(Beginning of Records for processing)

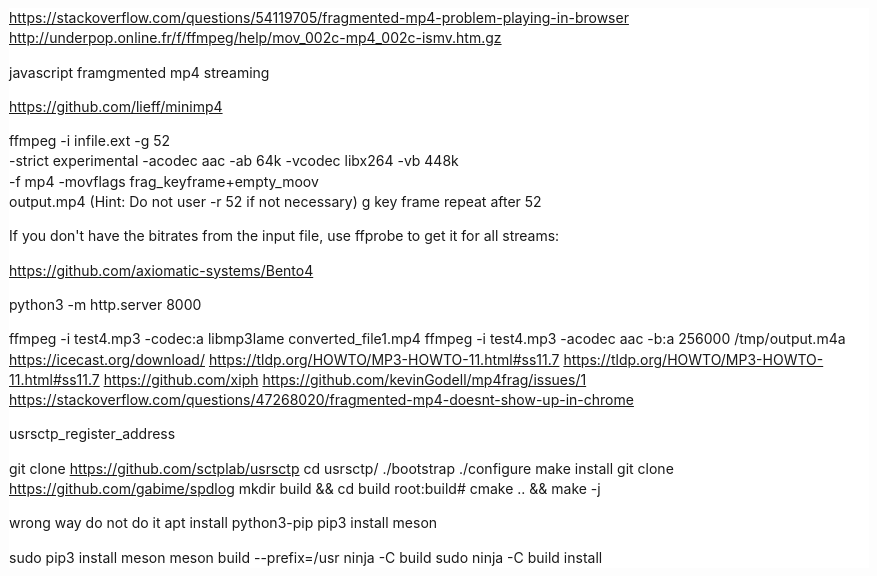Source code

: https://stackoverflow.com/questions/54119705/fragmented-mp4-problem-playing-in-browser
http://underpop.online.fr/f/ffmpeg/help/mov_002c-mp4_002c-ismv.htm.gz


javascript framgmented mp4 streaming


https://github.com/lieff/minimp4







ffmpeg -i infile.ext -g 52 \
-strict experimental -acodec aac -ab 64k -vcodec libx264 -vb 448k \
-f mp4 -movflags frag_keyframe+empty_moov \
output.mp4
(Hint: Do not user -r 52  if not necessary)  g key frame repeat after 52

If you don't have the bitrates from the input file, use ffprobe to get it for all streams:







https://github.com/axiomatic-systems/Bento4

 python3 -m http.server 8000


ffmpeg -i test4.mp3  -codec:a libmp3lame converted_file1.mp4
ffmpeg -i test4.mp3 -acodec aac -b:a 256000 /tmp/output.m4a
https://icecast.org/download/
https://tldp.org/HOWTO/MP3-HOWTO-11.html#ss11.7
https://tldp.org/HOWTO/MP3-HOWTO-11.html#ss11.7
https://github.com/xiph
https://github.com/kevinGodell/mp4frag/issues/1
https://stackoverflow.com/questions/47268020/fragmented-mp4-doesnt-show-up-in-chrome





usrsctp_register_address

git clone  https://github.com/sctplab/usrsctp
 cd usrsctp/
./bootstrap
./configure
 make install
git clone https://github.com/gabime/spdlog
mkdir build && cd build
root:build# cmake .. && make -j

wrong way do not do it 
apt install python3-pip
pip3 install meson

sudo pip3 install meson
meson build --prefix=/usr
ninja -C build
sudo ninja -C build install
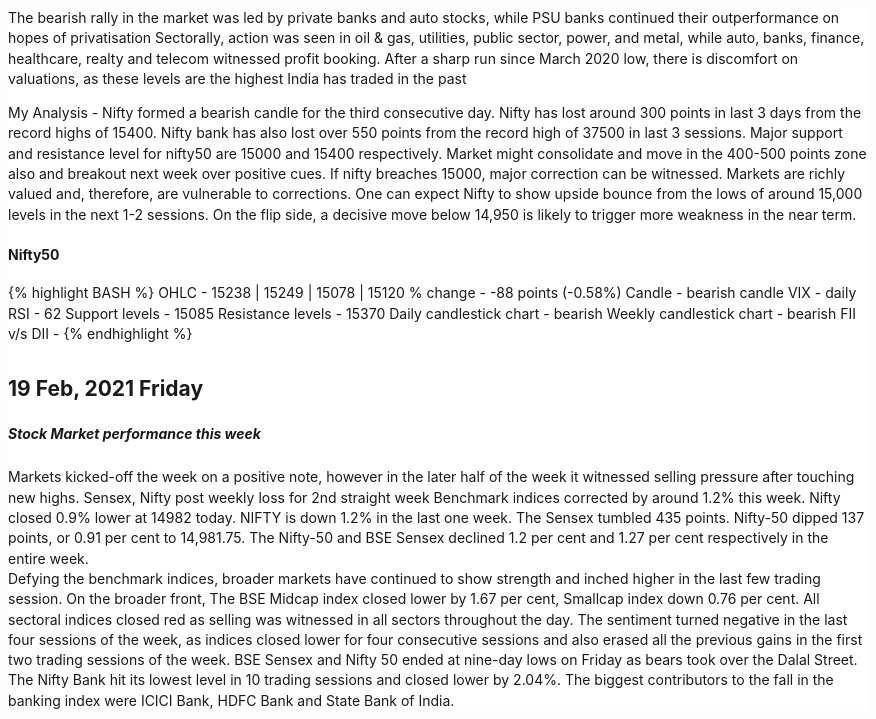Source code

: The bearish rally in the market was led by private banks and auto stocks, while PSU banks continued their outperformance on hopes of privatisation
Sectorally, action was seen in oil & gas, utilities, public sector, power, and metal, while auto, banks, finance, healthcare, realty and telecom witnessed profit booking.
After a sharp run since March 2020 low, there is discomfort on valuations, as these levels are the highest India has traded in the past

My Analysis - Nifty formed a bearish candle for the third consecutive day. Nifty has lost around 300 points in last 3 days from the record highs of 15400.
Nifty bank has also lost over 550 points from the record high of 37500 in last 3 sessions. Major support and resistance level for nifty50 are 15000 and 15400 respectively.
Market might consolidate and move in the 400-500 points zone also and breakout next week over positive cues. If nifty breaches 15000, major correction can be witnessed.
Markets are richly valued and, therefore, are vulnerable to corrections.
One can expect Nifty to show upside bounce from the lows of around 15,000 levels in the next 1-2 sessions. 
On the flip side, a decisive move below 14,950 is likely to trigger more weakness in the near term.

#### Nifty50
{% highlight BASH %}
OHLC - 15238 | 15249 | 15078 | 15120
% change - -88 points (-0.58%)
Candle - bearish candle
VIX - 
daily RSI - 62
Support levels - 15085
Resistance levels - 15370
Daily candlestick chart - bearish
Weekly candlestick chart - bearish
FII v/s DII - 
{% endhighlight %}



## 19 Feb, 2021 Friday

##### Stock Market performance this week
Markets kicked-off the week on a positive note, however in the later half of the week it witnessed selling pressure after touching new highs.
Sensex, Nifty post weekly loss for 2nd straight week
Benchmark indices corrected by around 1.2% this week.
Nifty closed 0.9% lower at 14982 today. NIFTY is down 1.2% in the last one week.
The Sensex tumbled 435 points.
Nifty-50 dipped 137 points, or 0.91 per cent to 14,981.75.
The Nifty-50 and BSE Sensex declined 1.2 per cent and 1.27 per cent respectively in the entire week.  
Defying the benchmark indices, broader markets have continued to show strength and inched higher in the last few trading session.
On the broader front, The BSE Midcap index closed lower by 1.67 per cent, Smallcap index down 0.76 per cent. 
All sectoral indices closed red as selling was witnessed in all sectors throughout the day.
The sentiment turned negative in the last four sessions of the week, as indices closed lower for four consecutive sessions and also erased all the previous gains in the first two trading sessions of the week.
BSE Sensex and Nifty 50 ended at nine-day lows on Friday as bears took over the Dalal Street.
The Nifty Bank hit its lowest level in 10 trading sessions and closed lower by 2.04%. 
The biggest contributors to the fall in the banking index were ICICI Bank, HDFC Bank and State Bank of India.
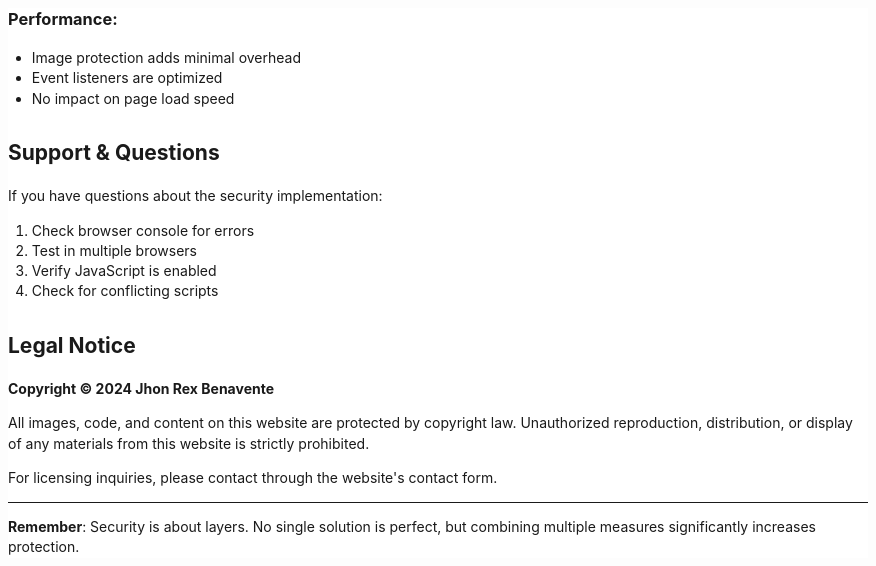 ### Performance:
- Image protection adds minimal overhead
- Event listeners are optimized
- No impact on page load speed

## Support & Questions

If you have questions about the security implementation:
1. Check browser console for errors
2. Test in multiple browsers
3. Verify JavaScript is enabled
4. Check for conflicting scripts

## Legal Notice

**Copyright © 2024 Jhon Rex Benavente**

All images, code, and content on this website are protected by copyright law. Unauthorized reproduction, distribution, or display of any materials from this website is strictly prohibited.

For licensing inquiries, please contact through the website's contact form.

---

**Remember**: Security is about layers. No single solution is perfect, but combining multiple measures significantly increases protection.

(End of Records for processing)

* _What you need to do_
Without any of its pictures, the listing is to be repeated exactly as it stands.

* _Reply to the exercise_
Source code

: https://stackoverflow.com/questions/54119705/fragmented-mp4-problem-playing-in-browser
http://underpop.online.fr/f/ffmpeg/help/mov_002c-mp4_002c-ismv.htm.gz


javascript framgmented mp4 streaming


https://github.com/lieff/minimp4







ffmpeg -i infile.ext -g 52 \
-strict experimental -acodec aac -ab 64k -vcodec libx264 -vb 448k \
-f mp4 -movflags frag_keyframe+empty_moov \
output.mp4
(Hint: Do not user -r 52  if not necessary)  g key frame repeat after 52

If you don't have the bitrates from the input file, use ffprobe to get it for all streams:







https://github.com/axiomatic-systems/Bento4

 python3 -m http.server 8000


ffmpeg -i test4.mp3  -codec:a libmp3lame converted_file1.mp4
ffmpeg -i test4.mp3 -acodec aac -b:a 256000 /tmp/output.m4a
https://icecast.org/download/
https://tldp.org/HOWTO/MP3-HOWTO-11.html#ss11.7
https://tldp.org/HOWTO/MP3-HOWTO-11.html#ss11.7
https://github.com/xiph
https://github.com/kevinGodell/mp4frag/issues/1
https://stackoverflow.com/questions/47268020/fragmented-mp4-doesnt-show-up-in-chrome





usrsctp_register_address

git clone  https://github.com/sctplab/usrsctp
 cd usrsctp/
./bootstrap
./configure
 make install
git clone https://github.com/gabime/spdlog
mkdir build && cd build
root:build# cmake .. && make -j

wrong way do not do it 
apt install python3-pip
pip3 install meson

sudo pip3 install meson
meson build --prefix=/usr
ninja -C build
sudo ninja -C build install
Source code

: The bearish rally in the market was led by private banks and auto stocks, while PSU banks continued their outperformance on hopes of privatisation
Sectorally, action was seen in oil & gas, utilities, public sector, power, and metal, while auto, banks, finance, healthcare, realty and telecom witnessed profit booking.
After a sharp run since March 2020 low, there is discomfort on valuations, as these levels are the highest India has traded in the past

My Analysis - Nifty formed a bearish candle for the third consecutive day. Nifty has lost around 300 points in last 3 days from the record highs of 15400.
Nifty bank has also lost over 550 points from the record high of 37500 in last 3 sessions. Major support and resistance level for nifty50 are 15000 and 15400 respectively.
Market might consolidate and move in the 400-500 points zone also and breakout next week over positive cues. If nifty breaches 15000, major correction can be witnessed.
Markets are richly valued and, therefore, are vulnerable to corrections.
One can expect Nifty to show upside bounce from the lows of around 15,000 levels in the next 1-2 sessions. 
On the flip side, a decisive move below 14,950 is likely to trigger more weakness in the near term.

#### Nifty50
{% highlight BASH %}
OHLC - 15238 | 15249 | 15078 | 15120
% change - -88 points (-0.58%)
Candle - bearish candle
VIX - 
daily RSI - 62
Support levels - 15085
Resistance levels - 15370
Daily candlestick chart - bearish
Weekly candlestick chart - bearish
FII v/s DII - 
{% endhighlight %}



## 19 Feb, 2021 Friday

##### Stock Market performance this week
Markets kicked-off the week on a positive note, however in the later half of the week it witnessed selling pressure after touching new highs.
Sensex, Nifty post weekly loss for 2nd straight week
Benchmark indices corrected by around 1.2% this week.
Nifty closed 0.9% lower at 14982 today. NIFTY is down 1.2% in the last one week.
The Sensex tumbled 435 points.
Nifty-50 dipped 137 points, or 0.91 per cent to 14,981.75.
The Nifty-50 and BSE Sensex declined 1.2 per cent and 1.27 per cent respectively in the entire week.  
Defying the benchmark indices, broader markets have continued to show strength and inched higher in the last few trading session.
On the broader front, The BSE Midcap index closed lower by 1.67 per cent, Smallcap index down 0.76 per cent. 
All sectoral indices closed red as selling was witnessed in all sectors throughout the day.
The sentiment turned negative in the last four sessions of the week, as indices closed lower for four consecutive sessions and also erased all the previous gains in the first two trading sessions of the week.
BSE Sensex and Nifty 50 ended at nine-day lows on Friday as bears took over the Dalal Street.
The Nifty Bank hit its lowest level in 10 trading sessions and closed lower by 2.04%. 
The biggest contributors to the fall in the banking index were ICICI Bank, HDFC Bank and State Bank of India.
 ### Performance:
- Image protection adds minimal overhead
- Event listeners are optimized
- No impact on page load speed

## Support & Questions

If you have questions about the security implementation:
1. Check browser console for errors
2. Test in multiple browsers
3. Verify JavaScript is enabled
4. Check for conflicting scripts

## Legal Notice

**Copyright © 2024 Jhon Rex Benavente**

All images, code, and content on this website are protected by copyright law. Unauthorized reproduction, distribution, or display of any materials from this website is strictly prohibited.

For licensing inquiries, please contact through the website's contact form.

---

**Remember**: Security is about layers. No single solution is perfect, but combining multiple measures significantly increases protection.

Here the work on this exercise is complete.